Qu'il est rassurant parfois de pouvoir bâtir ses convictions sur certaines valeurs immuables. Ainsi en découvrant les origines germaniques de ce groupe mais aussi en jetant un regard examinateurs sur l'artwork de leur manifeste, comment ne pas sombrer dans cette facilité réconfortante qui pousse l'auditeur, même le plus aguerris, à se vautrer dans ces aprioris? Partant de ces constats simples, que pourrait-on donc déceler d'autres dans la musique de Metalforce si ce n'est de ce Heavy Speed Metal traditionnelle épique aux refrains chorale guerrier, ou True Metal, duquel exhale les stigmates évidents d'influences telles que
Wizard,
Hammerfall,
Virgin Steele, Powergod ou encore, par exemple,
Manowar? Et que pourrait-on donc y découvrir sinon l'aspect le plus convenu d'un exercice si peu inspiré? Quelques heureuses surprises, me répondrons les esprits les plus vifs. Si elles ne sont pas toujours à exclure, et arrive parfois au détour d'un titre, d'un riff, d'une mélodie, d'une intonation ou d'un rythme, nous donnant quelques raisons valables de s'enthousiasmer, ces éblouissements, en réalité, sont plutôt rares. Rares et, à vrai dire, peu prisé en une époque ou ce genre de résurgence Heavy, popularisé par les suédois d'
Hammerfall, s'est déjà considérablement essoufflé.
Quoiqu'il en soit et Sans trahir trop précocement le secret de ce nouveau groupe teutons quant à ses aptitudes à nous surprendre et à nous séduire, souvenons nous que ce Metalforce s'appelait autrefois Majesty et que ce dernier fut, assurément, peu enclin à nous proposer quelques heureuses diversités susceptibles d'inscrire son propos dans autre chose qu'une vénération incontestable des groupes déjà cités plus haut. Alors même si l'effectif aura sensiblement, pour ne pas dire complètement, changé; nul doute que l'immuable présence de son initiateur, inspirateur, compositeur, chanteur, clavier et membres le plus actif, Tarek Maghary, témoigne de l'inexorabilité artistique, liens familiers qui le lie à Majesty, dont, à coup sûr, ce premier plaidoyer regorgera.
Si ces préjugés pourraient apparaitre comme éhontés, il ne le seront plus dès lors que résonnera les envolés héroïques initiales d'un premier titre véloces, Faster Louder Metalforce au refrains ou l'harmonie musicale apparait comme confuse puisque, outres les exploits de Tarek, aucun instrument ne parvient véritablement à s'extraire de cette amalgame nébuleux.

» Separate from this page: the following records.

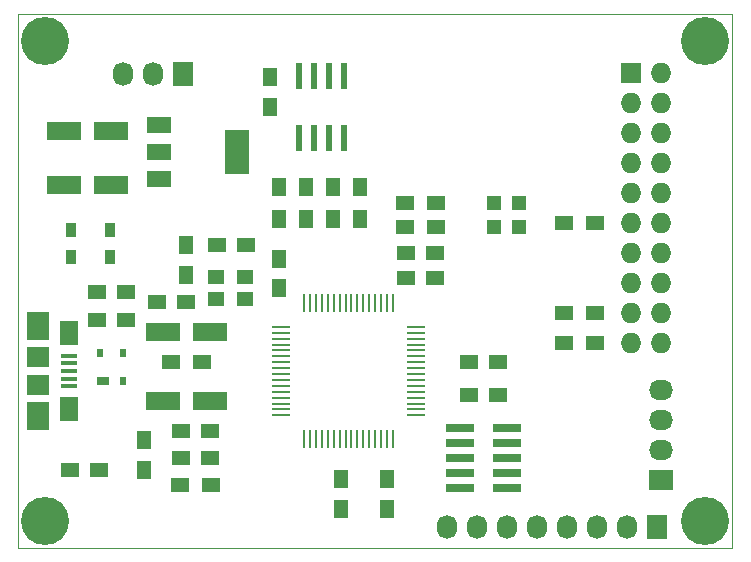
<source format=gbr>
G04 #@! TF.FileFunction,Soldermask,Top*
%FSLAX46Y46*%
G04 Gerber Fmt 4.6, Leading zero omitted, Abs format (unit mm)*
G04 Created by KiCad (PCBNEW (2015-01-17 BZR 5377)-product) date Fri 28 Aug 2015 03:12:13 PM ART*
%MOMM*%
G01*
G04 APERTURE LIST*
%ADD10C,0.100000*%
%ADD11R,1.500000X1.250000*%
%ADD12R,1.250000X1.500000*%
%ADD13R,2.999740X1.501140*%
%ADD14R,0.910000X1.220000*%
%ADD15R,1.198880X1.198880*%
%ADD16R,1.348740X0.398780*%
%ADD17R,1.501140X2.100580*%
%ADD18R,1.899920X2.400300*%
%ADD19R,1.899920X1.800860*%
%ADD20R,1.727200X2.032000*%
%ADD21O,1.727200X2.032000*%
%ADD22R,2.032000X1.727200*%
%ADD23O,2.032000X1.727200*%
%ADD24R,1.727200X1.727200*%
%ADD25O,1.727200X1.727200*%
%ADD26R,2.400000X0.750000*%
%ADD27R,2.400000X0.740000*%
%ADD28R,1.300000X1.500000*%
%ADD29R,1.500000X1.300000*%
%ADD30R,0.599440X2.199640*%
%ADD31R,0.599440X0.701040*%
%ADD32R,1.000760X0.701040*%
%ADD33R,1.501140X0.254000*%
%ADD34R,0.254000X1.501140*%
%ADD35R,2.032000X3.810000*%
%ADD36R,2.032000X1.397000*%
%ADD37R,1.400000X1.200000*%
%ADD38C,4.064000*%
G04 APERTURE END LIST*
D10*
X137414000Y-78486000D02*
X136906000Y-78486000D01*
X137414000Y-123698000D02*
X137414000Y-78486000D01*
X136906000Y-123698000D02*
X137414000Y-123698000D01*
X76962000Y-78486000D02*
X76962000Y-81534000D01*
X136906000Y-78486000D02*
X76962000Y-78486000D01*
X133350000Y-123698000D02*
X136906000Y-123698000D01*
X76962000Y-81534000D02*
X76962000Y-112014000D01*
X76962000Y-123698000D02*
X133350000Y-123698000D01*
X76962000Y-112014000D02*
X76962000Y-123698000D01*
D11*
X93746000Y-98044000D03*
X96246000Y-98044000D03*
D12*
X91186000Y-98064000D03*
X91186000Y-100564000D03*
X98298000Y-83840000D03*
X98298000Y-86340000D03*
D11*
X109748000Y-100838000D03*
X112248000Y-100838000D03*
X91166000Y-102870000D03*
X88666000Y-102870000D03*
D13*
X89187020Y-105410000D03*
X93184980Y-105410000D03*
D11*
X93198000Y-113792000D03*
X90698000Y-113792000D03*
D13*
X89187020Y-111252000D03*
X93184980Y-111252000D03*
D12*
X98996500Y-101707000D03*
X98996500Y-99207000D03*
D11*
X93198000Y-116078000D03*
X90698000Y-116078000D03*
X115082000Y-110744000D03*
X117582000Y-110744000D03*
D12*
X104267000Y-117876000D03*
X104267000Y-120376000D03*
X108204000Y-117876000D03*
X108204000Y-120376000D03*
D11*
X115082000Y-107950000D03*
X117582000Y-107950000D03*
D13*
X80805020Y-92964000D03*
X84802980Y-92964000D03*
D11*
X109748000Y-98679000D03*
X112248000Y-98679000D03*
D13*
X80805020Y-88392000D03*
X84802980Y-88392000D03*
D14*
X81423000Y-96774000D03*
X84693000Y-96774000D03*
X81423000Y-99060000D03*
X84693000Y-99060000D03*
D15*
X117251480Y-96520000D03*
X119349520Y-96520000D03*
X117251480Y-94488000D03*
X119349520Y-94488000D03*
D11*
X81300000Y-117094000D03*
X83800000Y-117094000D03*
X86086000Y-104394000D03*
X83586000Y-104394000D03*
X86086000Y-102044500D03*
X83586000Y-102044500D03*
D12*
X87630000Y-114574000D03*
X87630000Y-117074000D03*
D16*
X81280000Y-108712000D03*
X81280000Y-108061760D03*
X81280000Y-109362240D03*
X81280000Y-107411520D03*
X81280000Y-110012480D03*
D17*
X81280000Y-105511600D03*
X81280000Y-111912400D03*
D18*
X78630780Y-104912160D03*
X78630780Y-112511840D03*
D19*
X78630780Y-107561380D03*
X78630780Y-109862620D03*
D20*
X131064000Y-121920000D03*
D21*
X128524000Y-121920000D03*
X125984000Y-121920000D03*
X123444000Y-121920000D03*
X120904000Y-121920000D03*
X118364000Y-121920000D03*
X115824000Y-121920000D03*
X113284000Y-121920000D03*
D22*
X131381500Y-117919500D03*
D23*
X131381500Y-115379500D03*
X131381500Y-112839500D03*
X131381500Y-110299500D03*
D24*
X128841500Y-83502500D03*
D25*
X131381500Y-83502500D03*
X128841500Y-86042500D03*
X131381500Y-86042500D03*
X128841500Y-88582500D03*
X131381500Y-88582500D03*
X128841500Y-91122500D03*
X131381500Y-91122500D03*
X128841500Y-93662500D03*
X131381500Y-93662500D03*
X128841500Y-96202500D03*
X131381500Y-96202500D03*
X128841500Y-98742500D03*
X131381500Y-98742500D03*
X128841500Y-101282500D03*
X131381500Y-101282500D03*
X128841500Y-103822500D03*
X131381500Y-103822500D03*
X128841500Y-106362500D03*
X131381500Y-106362500D03*
D26*
X118282000Y-118618000D03*
D27*
X114382000Y-118618000D03*
D26*
X118282000Y-117348000D03*
D27*
X114382000Y-117348000D03*
X118282000Y-116078000D03*
X114382000Y-116078000D03*
X118282000Y-114808000D03*
D26*
X114382000Y-114808000D03*
X118282000Y-113538000D03*
D27*
X114382000Y-113538000D03*
D20*
X90932000Y-83566000D03*
D21*
X88392000Y-83566000D03*
X85852000Y-83566000D03*
D28*
X105918000Y-95838000D03*
X105918000Y-93138000D03*
X101346000Y-95838000D03*
X101346000Y-93138000D03*
X103632000Y-93138000D03*
X103632000Y-95838000D03*
X99060000Y-95838000D03*
X99060000Y-93138000D03*
D29*
X89836000Y-107950000D03*
X92536000Y-107950000D03*
X90598000Y-118364000D03*
X93298000Y-118364000D03*
X123110000Y-96202500D03*
X125810000Y-96202500D03*
X123110000Y-103822500D03*
X125810000Y-103822500D03*
X123110000Y-106362500D03*
X125810000Y-106362500D03*
X109648000Y-96520000D03*
X112348000Y-96520000D03*
X109648000Y-94488000D03*
X112348000Y-94488000D03*
D30*
X100711000Y-88958420D03*
X101981000Y-88958420D03*
X103251000Y-88958420D03*
X104521000Y-88958420D03*
X104521000Y-83761580D03*
X103251000Y-83761580D03*
X101981000Y-83761580D03*
X100711000Y-83761580D03*
D31*
X83886040Y-107193080D03*
X85785960Y-107193080D03*
X85785960Y-109593380D03*
D32*
X84086700Y-109593380D03*
D33*
X99151440Y-104965500D03*
X99151440Y-105465880D03*
X99151440Y-105966260D03*
X99151440Y-106466640D03*
X99151440Y-106967020D03*
X99151440Y-107464860D03*
X99151440Y-107965240D03*
X99151440Y-108465620D03*
X99151440Y-108963460D03*
X99151440Y-109463840D03*
X99151440Y-109964220D03*
X99151440Y-110462060D03*
X99151440Y-110962440D03*
X99151440Y-111462820D03*
X99151440Y-111963200D03*
X99151440Y-112463580D03*
D34*
X101150420Y-114462560D03*
X101650800Y-114462560D03*
X102151180Y-114462560D03*
X102651560Y-114462560D03*
X103151940Y-114462560D03*
X103649780Y-114462560D03*
X104150160Y-114462560D03*
X104650540Y-114462560D03*
X105148380Y-114462560D03*
X105648760Y-114462560D03*
X106149140Y-114462560D03*
X106646980Y-114462560D03*
X107147360Y-114462560D03*
X107647740Y-114462560D03*
X108148120Y-114462560D03*
X108648500Y-114462560D03*
D33*
X110647480Y-112463580D03*
X110647480Y-111963200D03*
X110647480Y-111462820D03*
X110647480Y-110962440D03*
X110647480Y-110462060D03*
X110647480Y-109964220D03*
X110647480Y-109463840D03*
X110647480Y-108963460D03*
X110647480Y-108465620D03*
X110647480Y-107965240D03*
X110647480Y-107464860D03*
X110647480Y-106967020D03*
X110647480Y-106466640D03*
X110647480Y-105966260D03*
X110647480Y-105465880D03*
X110647480Y-104965500D03*
D34*
X108648500Y-102966520D03*
X108148120Y-102966520D03*
X107647740Y-102966520D03*
X107147360Y-102966520D03*
X106646980Y-102966520D03*
X106149140Y-102966520D03*
X105648760Y-102966520D03*
X105148380Y-102966520D03*
X104650540Y-102966520D03*
X104150160Y-102966520D03*
X103649780Y-102966520D03*
X103151940Y-102966520D03*
X102651560Y-102966520D03*
X102151180Y-102966520D03*
X101650800Y-102966520D03*
X101150420Y-102966520D03*
D35*
X95504000Y-90170000D03*
D36*
X88900000Y-90170000D03*
X88900000Y-92456000D03*
X88900000Y-87884000D03*
D37*
X93726000Y-102616000D03*
X96126000Y-102616000D03*
X93726000Y-100716000D03*
X96126000Y-100716000D03*
D38*
X79248000Y-121412000D03*
X135128000Y-80772000D03*
X79248000Y-80772000D03*
X135128000Y-121412000D03*
M02*

</source>
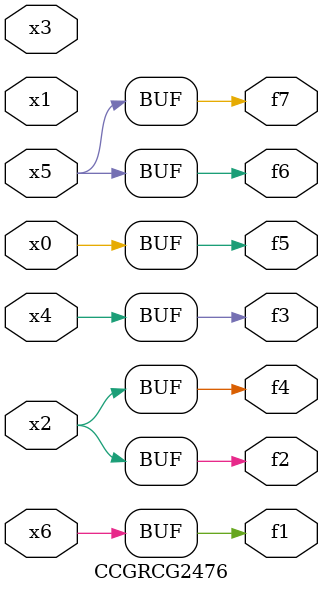
<source format=v>
module CCGRCG2476(
	input x0, x1, x2, x3, x4, x5, x6,
	output f1, f2, f3, f4, f5, f6, f7
);
	assign f1 = x6;
	assign f2 = x2;
	assign f3 = x4;
	assign f4 = x2;
	assign f5 = x0;
	assign f6 = x5;
	assign f7 = x5;
endmodule

</source>
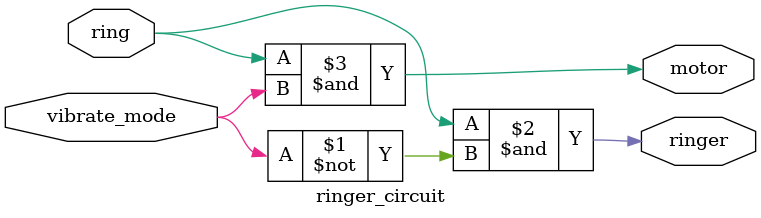
<source format=v>
module ringer_circuit(
   input ring,
   input vibrate_mode,
   output ringer,       // Make sound
   output motor         // Vibrate
);
	assign ringer = ring&~vibrate_mode;
   assign motor = ring&vibrate_mode;
endmodule 
</source>
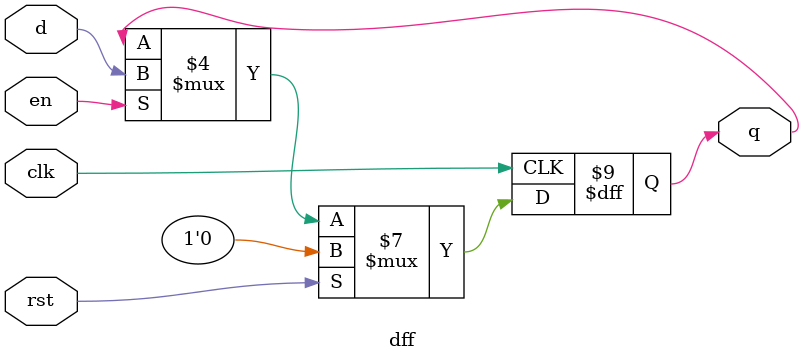
<source format=v>
module dff(
input rst,en,d,clk,
output reg q
);
always @(posedge clk)begin
if(rst==1)q<=1'b0;
else if(en==1)q<=d;
end
endmodule

</source>
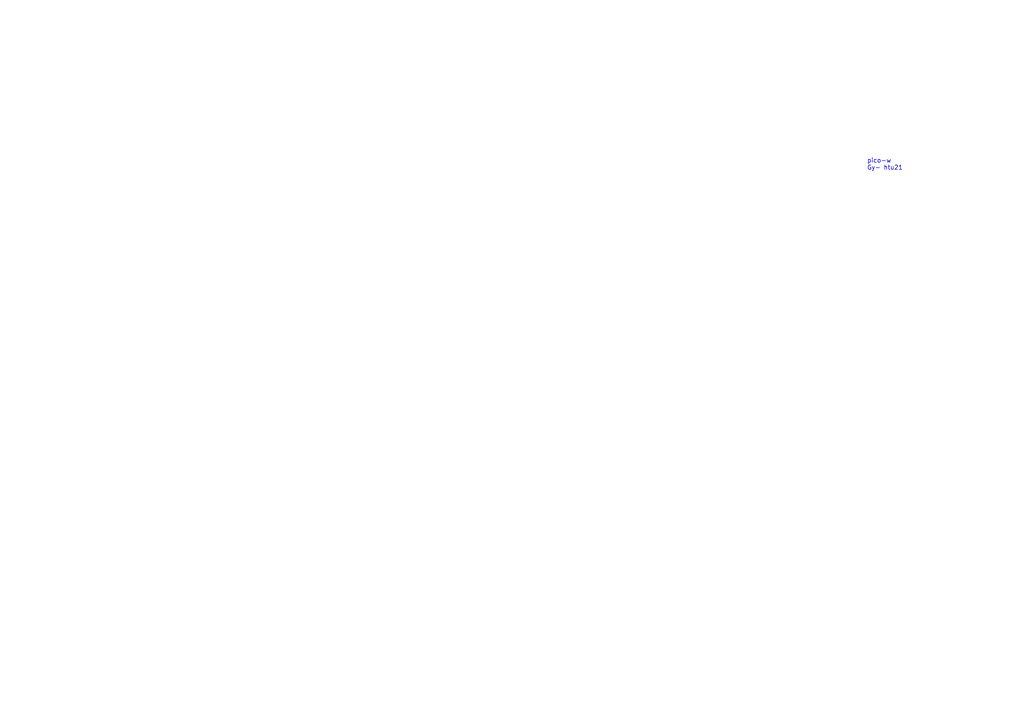
<source format=kicad_sch>
(kicad_sch (version 20211123) (generator eeschema)

  (uuid 84a9eb8e-10d7-4f4b-a98b-95b4fe3db583)

  (paper "A4")

  


  (text "pico-w\nGy- htu21" (at 251.46 49.53 0)
    (effects (font (size 1.27 1.27)) (justify left bottom))
    (uuid c543f488-a56c-4044-847d-fa7b58a3cc15)
  )

  (sheet_instances
    (path "/" (page "1"))
  )
)

</source>
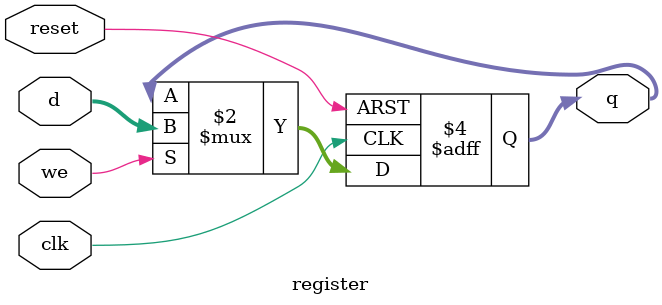
<source format=sv>
module register(
    input logic clk,
    input logic reset,
    input logic we,
    input logic [15:0] d,
    output logic [15:0] q);

    //contents
    //async reset otherwise set the output if write is enabled
    always_ff @ (posedge clk or posedge reset)
    begin
        if (reset) begin
            q<=0;
        end
        else if (we)
            q<=d;
    end
endmodule
</source>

Exception faites de ce morceau qui, quant à lui, demeure totalement insuffisant à séduire un auditoire rompu à l'exercice, le reste de l'œuvre s'inscrit dans un conformisme certes peu attachant mais qui pourra, tout de même, convenir à tous ceux que l'art de la similarité n'effraie pas trop. S'imprégnant donc de ses nombreuses influences Metalforce nous en propose une vision dont l'expression musicale ne s'éloigne que bien trop rarement, et de manière bien trop succinctes, de ses modèles. Ces instants, aptes à nous offrir quelques infimes plaisirs, sont donc fugaces (Metal Crusaders, la ballade When The Valkries Fly ou encore, par exemple, Thunderchild).
Tout ici, ou presque, n'est donc que terres connues. Des chants de Tarek, nous rappelant parfois subrepticement ceux d'Eric Adams (Freedom Warriors), aux soli de guitares convenus, de titres familiers en mélodies coutumières, de conformisme en traditionalisme, rien, ou si peu, ne vient éclairer un premier album désespérément terne.